Like many Californians, I have a deeply intimate, yet fragile relationship with water. I learned years ago that the difference between a year of drought and a year of abundance is only one or two good winter storms. The world-famous recreational opportunities our state boasts are often dependent on favorable climate conditions and specific precipitation patterns. Those of us who live in or near California’s agricultural regions see how entire communities (and arguably the whole country) depend on reliable water for their economies and subsistence.
We celebrated Water New Year on October 1st, 2025, and since then the state has seen what can best be described as a herky-jerky first half of the rainy season. Several consecutive storms in November, then again in December-January, eliminated all drought conditions in California for the first time in 25 years, but led to severe flooding in Marin County, Santa Barbara, and other low-lying areas. Reservoirs are nearly all above their usual waterlines. Yet there wasn’t a storm in the state for four weeks in January and snowpack levels are lagging far behind.
The complicated tapestry of this year’s water reality, along with the collective trauma of recent droughts and floods, makes it hard to know where to find or how to celebrate “good” news in the world of California water. But during my tenure as Vice President and Chief Scientific Officer at the Almond Board of California, and since I came on board as Sustainable Conservation’s CEO at the start of 2026, I’ve seen that a roadmap toward climate resilience and water security is not only possible, but already taking shape.
For example, the risks taken by farmers, water managers, and state agencies to test and scale on-farm recharge have been validated by the Public Policy Institute of California’s findings that on-farm recharge volumes nearly doubled between 2017 and 2023. That’s an incredible amount of progress in such a short time frame.
Left: A multibenefit recharge basin in San Joaquin County (Andrew Nixon / Department of Water Resources), Right: On-farm recharge on an almond orchard (Paolo Vescia)
There is no miracle prescription that will solve all of California’s climate and natural resource challenges, but a combination of science-backed solutions that can be feasibly scaled across the state is what gives me hope right now.
In this spirit of hope, I wrote down a few of my early takeaways from listening, learning, and diving into Sustainable Conservation’s work with our staff, partners, and communities.

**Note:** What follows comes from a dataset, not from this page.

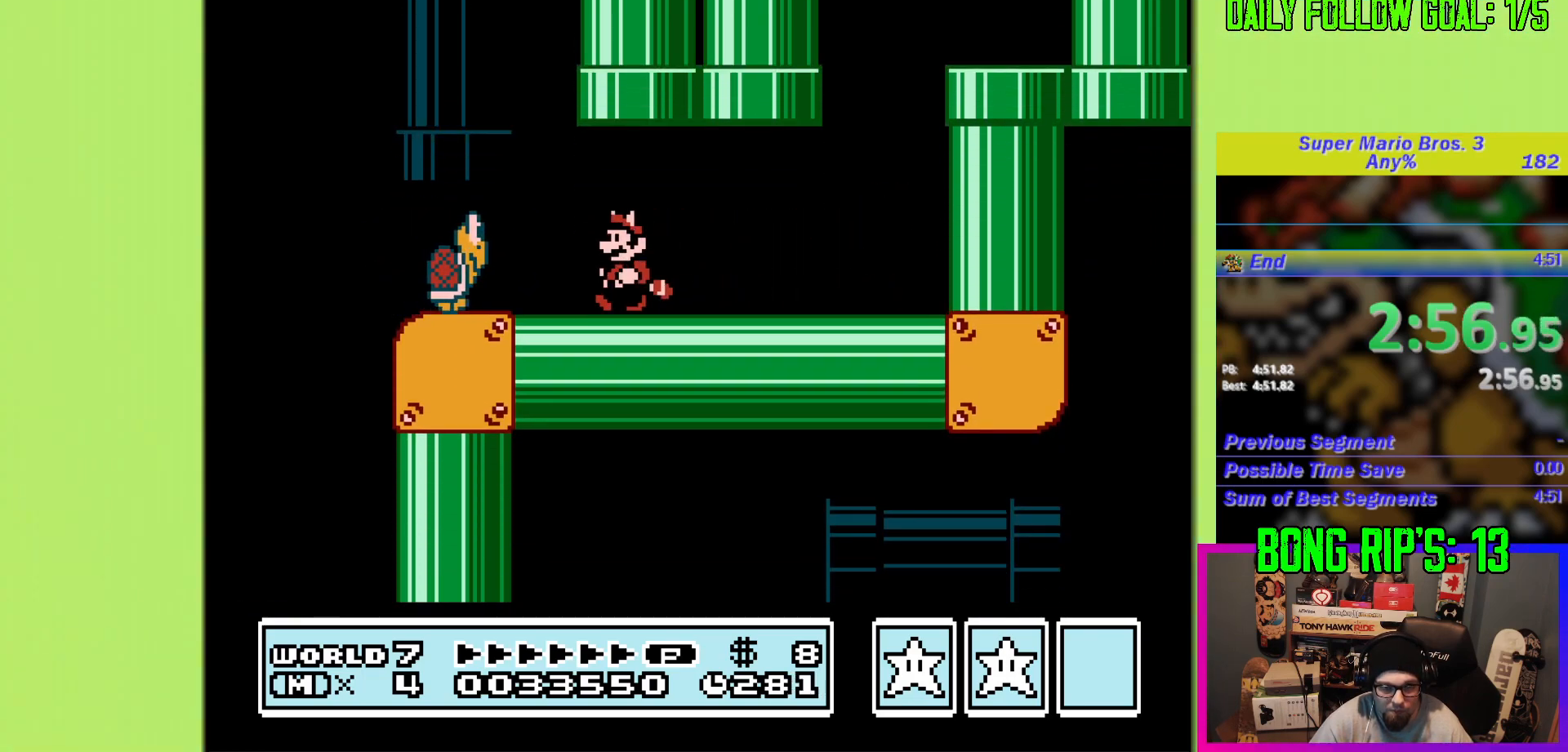
{"buttons": [], "events": []}
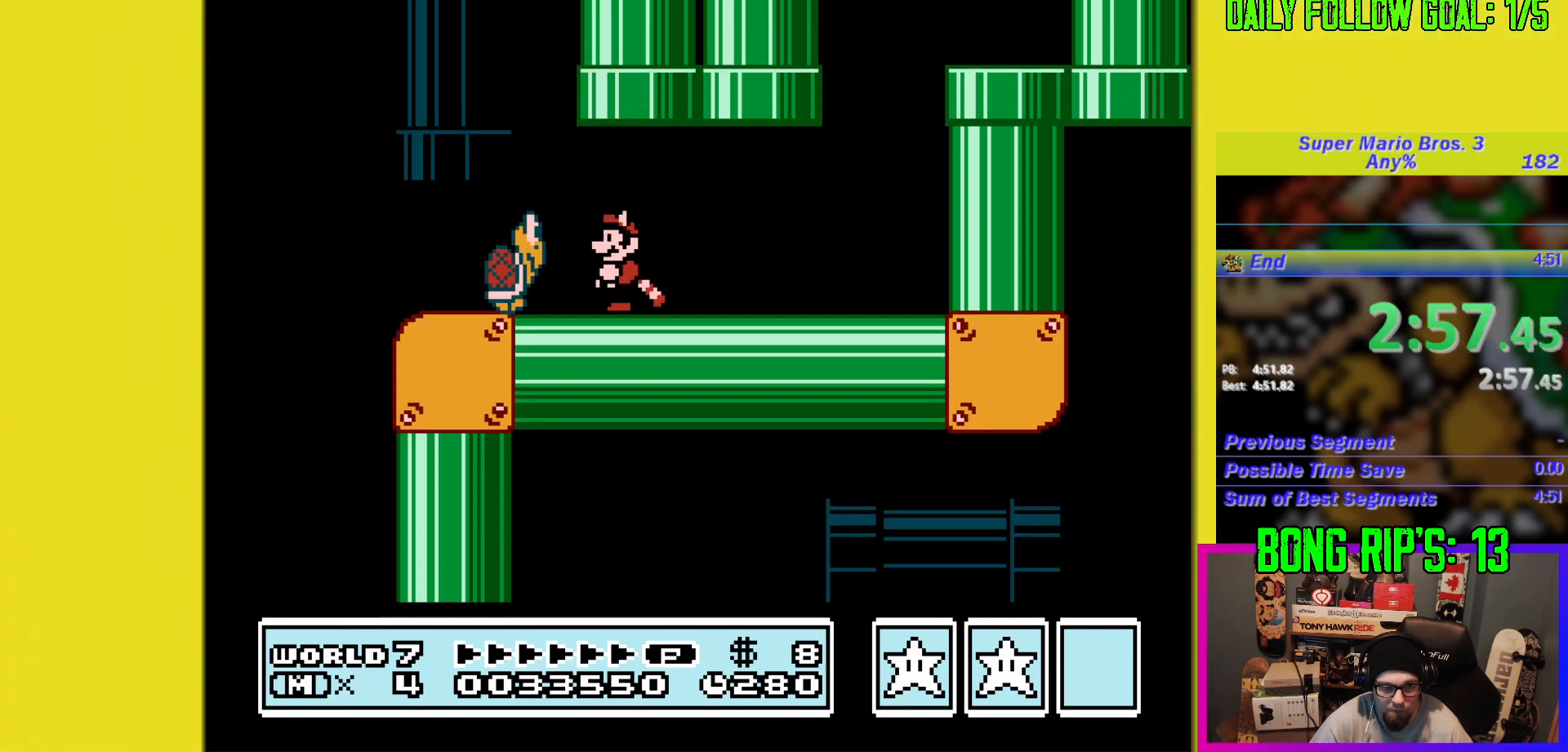
{"buttons": ["B", "DPAD_LEFT"], "events": [[33, "B", "down"], [83, "DPAD_LEFT", "down"]]}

Our work is hard and complex. But we make it simpler by listening intently.
From a bird’s-eye view, testing and implementing sustainable resource solutions can feel risky and fraught. By working together on the ground, we share that risk and it’s not as scary. When our projects are grounded in local context and community priorities, they move faster, last longer, and deliver the most equitable co-benefits.
Progress is rarely liner, but all progress is meaningful.
Resilience is built through iteration, learning, and lots (I mean lots) of persistence. Setbacks are not indicative of failure. They are part of the work. Our theory of change recognizes incremental progress and course corrections as valuable lessons and necessary steps to landscape-scale progress, helping us embrace small wins, big breakthroughs, and inevitable setbacks alike.
Truly sustainable solutions are intersectional.
Hard problems require complex solutions. The most effective and durable solutions embrace the intersections of people, place, nature, policy, and business. In particular, projects that have multibenefit outcomes have the potential to bring Sustainable Conservation’s programs together and thrive at these intersections.
The best time to prepare for extremes is between them.
Planning, piloting, and especially trust-building between droughts, floods, and storms allows California to respond with intention rather than haste when the next extreme inevitably arrives. The time invested in listening, coordinating, and showing up consistently pays dividends when challenges arise and decisions need to be made quickly.
Now, let’s get to work! I’m excited to continue learning from our staff, partners, and communities to help make California a little bit better each day.